In third quarter earnings commentary and guidance, several companies in a wide swath of industries have outright warned that the D.C. situation would impact fourth quarter earnings, or at least remarked that it added a measure of uncertainty. And some, such as Stanley Black & Decker and Linear Technology, have lowered their fourth quarter guidance, partially as a result of what happened in Washington.
Companies are "setting the table," said FactSet senior earnings analyst John Butters. Bringing up the government's potential impact now allows management to say "Look, we pointed this out as a potential concern early in the quarter, and now it's happening."
Only a few companies have blamed third quarter weakness on Washington, and with good reason—the shutdown started on Oct. 1, just after the quarter ended.

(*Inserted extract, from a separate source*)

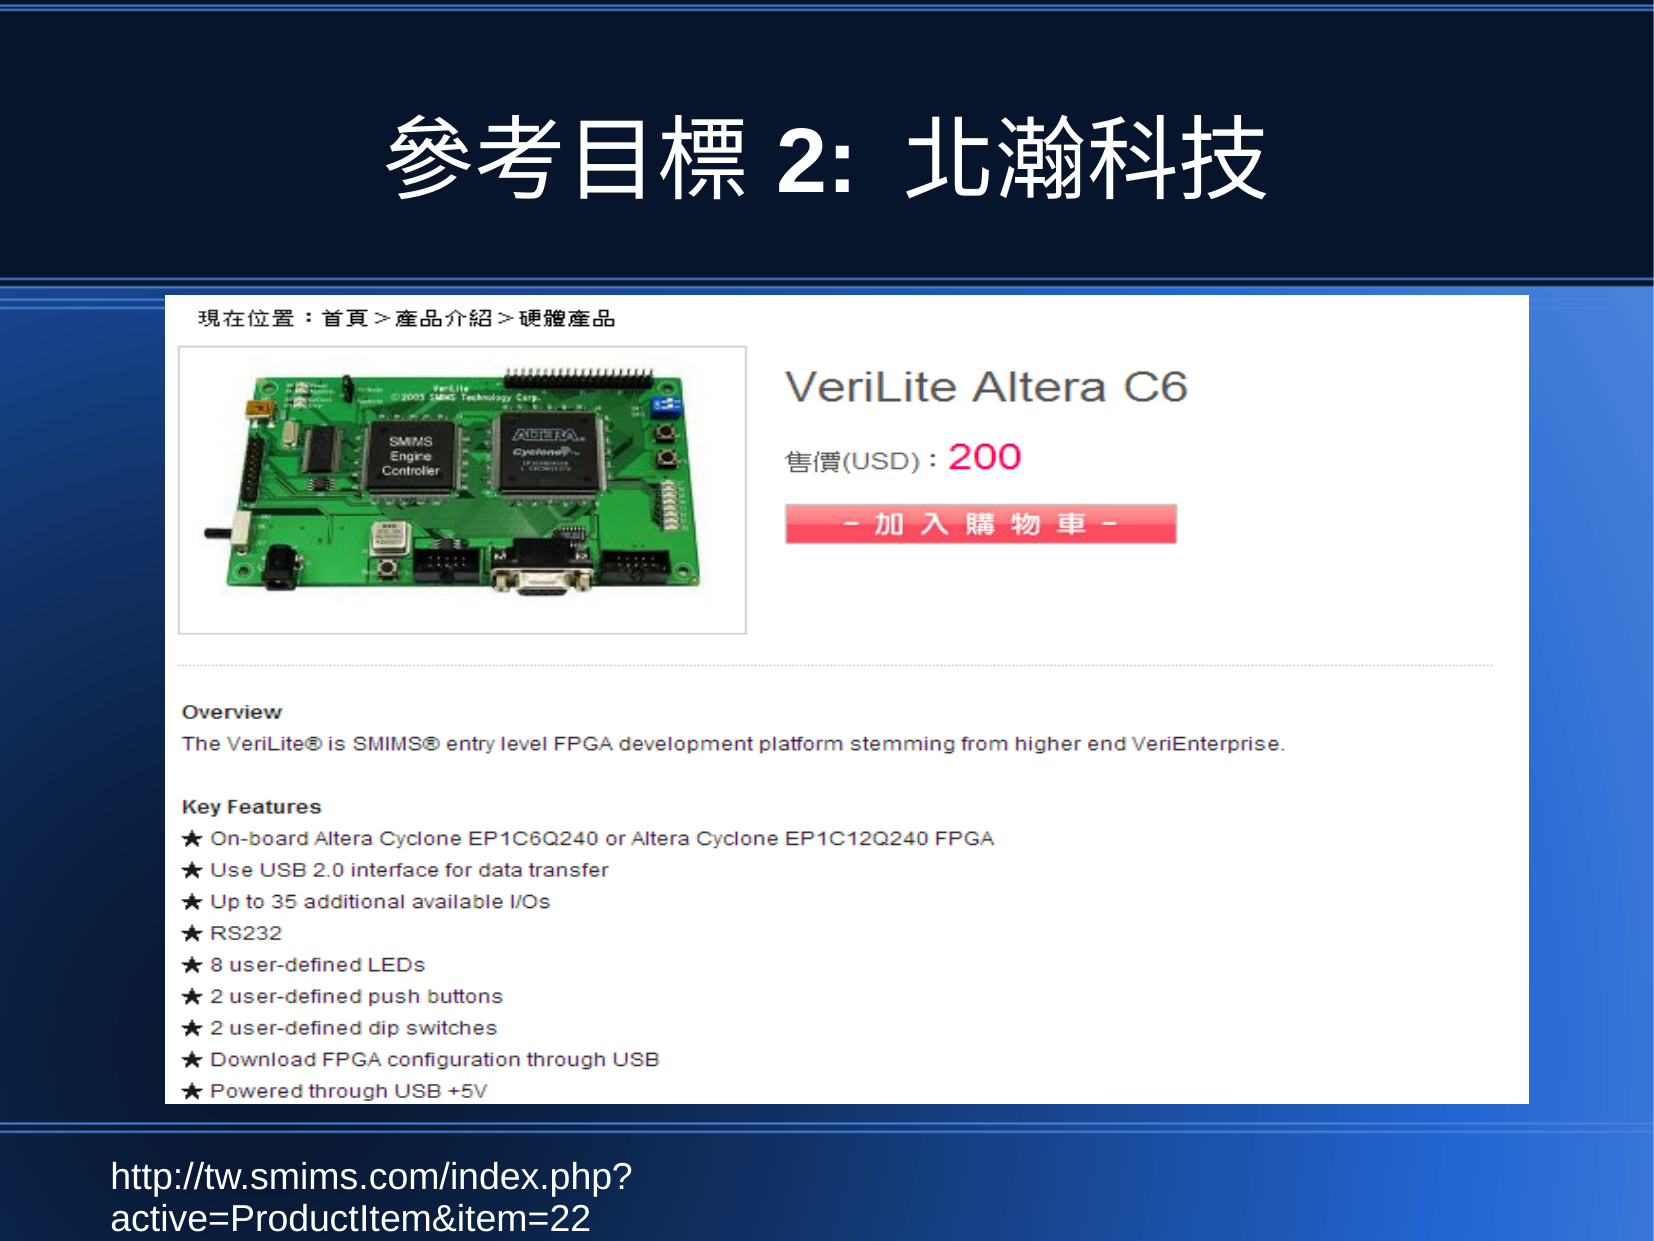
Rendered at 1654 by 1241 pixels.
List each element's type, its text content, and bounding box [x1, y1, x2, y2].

But after Citigroup missed earnings expectations, CEO Mike Corbat included the D.C. situation on a laundry list of problems, saying on the earnings call that "our results reflect a challenging operating environment, including the slowdown in client activity based on uncertainty regarding Fed tapering, concerns about the effect of a U.S. government shutdown, and forecasts for slowing economic growth, particularly in the emerging markets."
For many companies, "uncertainty" has been the key word.
On Family Dollar's October earnings call, CEO Howard Levine said: "The way I think about these kind of things is, it's just not a help to consumer confidence. The threat of the shutdown, the uncertainty regarding some of the government assistance … the uncertainty around job growth are very real to our consumer every day."
Similarly, on homebuilder Lennar's late September earnings call, CEO Stuart Miller remarked: "There have been, and still are, economic and political uncertainties ahead that will affect and bring questions to the futures of housing. The pending debt ceiling debate, the future of the taper discussion and the international swirl around Syria and the Middle East will all produce bumps in the housing recovery road."
Wells Fargo CFO Timothy Sloan struck a similar tone on the bank's earnings call: "I would say it's a little bit too soon to gauge the impact as to ... how consumers and our commercial customers are going to react to what's going on or not going on in Washington."
The table, then, has been set. And if any of these companies—or the many others that are likely to bring up D.C. uncertainty in their own upcoming earnings commentary—come up short in the fourth quarter, investors and analysts should expect to hear even more about "D.C. drag" on the next conference call.